## RECORDS SUPPLIED

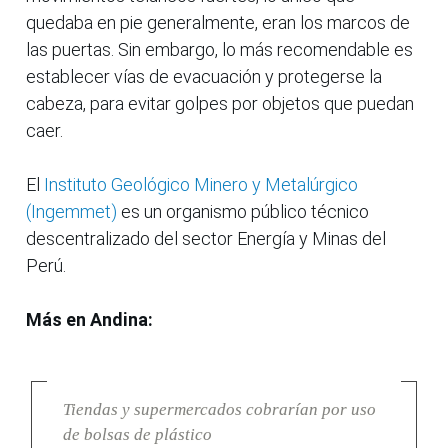
quedaba en pie generalmente, eran los marcos de
las puertas. Sin embargo, lo más recomendable es
establecer vías de evacuación y protegerse la
cabeza, para evitar golpes por objetos que puedan
caer.
El
Instituto Geológico Minero y Metalúrgico
(Ingemmet)
es un organismo público técnico
descentralizado del sector Energía y Minas del
Perú.
Más en Andina:
Tiendas y supermercados cobrarían por uso
de bolsas de plástico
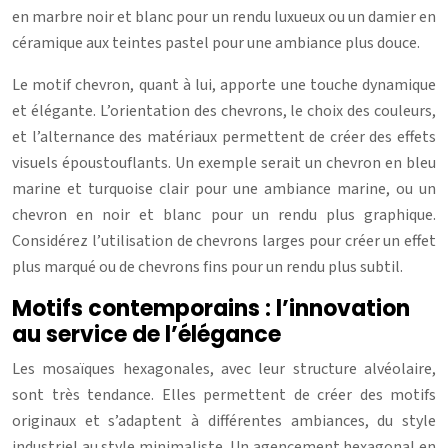
en marbre noir et blanc pour un rendu luxueux ou un damier en
céramique aux teintes pastel pour une ambiance plus douce.
Le motif chevron, quant à lui, apporte une touche dynamique
et élégante. L’orientation des chevrons, le choix des couleurs,
et l’alternance des matériaux permettent de créer des effets
visuels époustouflants. Un exemple serait un chevron en bleu
marine et turquoise clair pour une ambiance marine, ou un
chevron en noir et blanc pour un rendu plus graphique.
Considérez l’utilisation de chevrons larges pour créer un effet
plus marqué ou de chevrons fins pour un rendu plus subtil.
Motifs contemporains : l’innovation
au service de l’élégance
Les mosaïques hexagonales, avec leur structure alvéolaire,
sont très tendance. Elles permettent de créer des motifs
originaux et s’adaptent à différentes ambiances, du style
industriel au style minimaliste. Un agencement hexagonal en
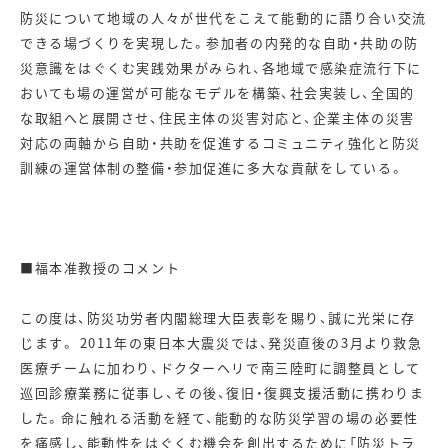
防災について地域の人々が世代をこえて能動的に語り合い交流
できる場づくりを実現した。参加者の内発的な自助・共助の防
災意識をはぐくむ実践効果がみられ、各地域で感染症流行下に
おいても場の運営が可能なモデルを構築、社会実装し、全国的
な取組へと展開させ、住民主体の災害対応と、企業主体の災害
対応の両軸から自助・共助を促進するコミュニティ強化と防災
訓練の運営体制の整備・参加促進に多大な貢献をしている。
■福本准教授のコメント
この度は、防災功労者内閣総理大臣表彰を賜り、誠に光栄に存
じます。 2011年の東日本大震災では、発災直後の3月より救急
医療チームに加わり、ドクターヘリで南三陸町に調整員として
巡回診療業務に従事し、その後、復旧・復興支援活動に携わりま
した。命に触れる活動を経て、能動的な防災学習の場の必要性
を痛感し、能動性をはぐくむ機会を創出するために「防災トラ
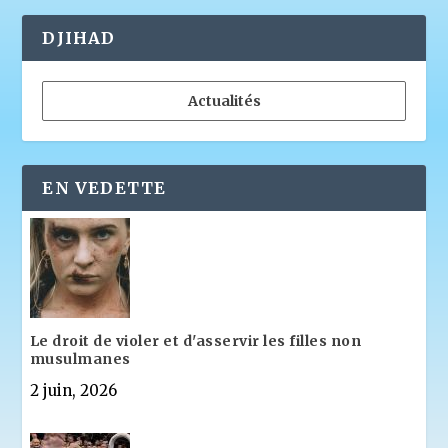
DJIHAD
Actualités
EN VEDETTE
Le droit de violer et d'asservir les filles non
musulmanes
2 juin, 2026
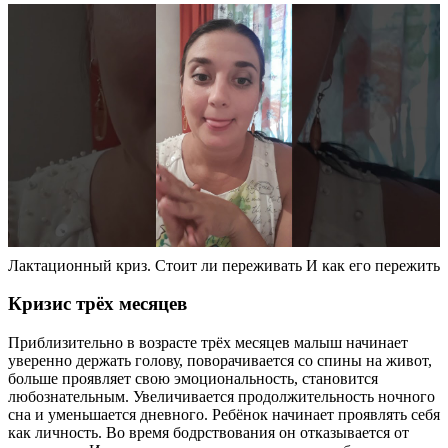
Лактационный криз. Стоит ли переживать И как его пережить
Кризис трёх месяцев
Приблизительно в возрасте трёх месяцев малыш начинает
уверенно держать голову, поворачивается со спины на живот,
больше проявляет свою эмоциональность, становится
любознательным. Увеличивается продолжительность ночного
сна и уменьшается дневного. Ребёнок начинает проявлять себя
как личность. Во время бодрствования он отказывается от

## JOB ITEM
List each line of the material above that contains the word "месяцев", copying those lines in full.

## YOUR SOLUTION
Кризис трёх месяцев
Приблизительно в возрасте трёх месяцев малыш начинает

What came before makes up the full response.